Saturday, November 20, 2010

GM Mosquito To Stop Dengue

The human death toll caused by disease-carrying mosquitoes has risen. Currently over 2 million of the 700 million people infected by mosquitoes die annually. Scientists have attempted to control these mosquito populations using a range of methods including chemicals, lasers and radiation. Now the results have been released from a new experiment that some have called "birth control for insects", which involves the first ever release of genetically modified mosquitoes into the wild.

Due to the fact that the female mosquitoes are responsible for biting and transmitting diseases like the untreatable dengue fever, scientists considered introducing males sterilized by a genetic mutation as a tool to dramatically decrease the population.

From May to October of this year Oxitec, the Oxford-based research firm, released sterilized male mosquitoes 3 times per week in a 40-acre region of The Cayman Islands. Upon mating with a sterile male, the female would produce no offspring, in turn shrinking the next generation's population. This Sterile Insect Technique (SIT) has been used in the past, but the insects have always been rendered sterile using radiation, rather than by a genetic modification. Using this new method, by August there was an 80% drop in the mosquito population within that region.

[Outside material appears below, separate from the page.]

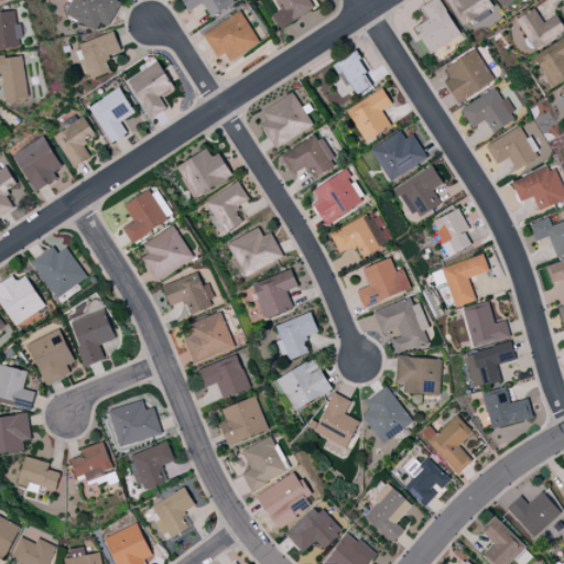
[(64,13),(96,31),(100,22),(108,26),(121,2),(117,0),(65,0),(69,2),(64,13)]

Releasing transgenic animals into the wild is cause for concern to many environmentalists who fear that killing off an entire mosquito population could harm dependent species higher on the food chain. Oxitic insists the method is safe and will not have any permanent ecological impact since the sterilizing gene can't be passed on to future generations. The introduction of competitive species has gone awry in the past, like the disaster after Cane Toads were brought to Australia.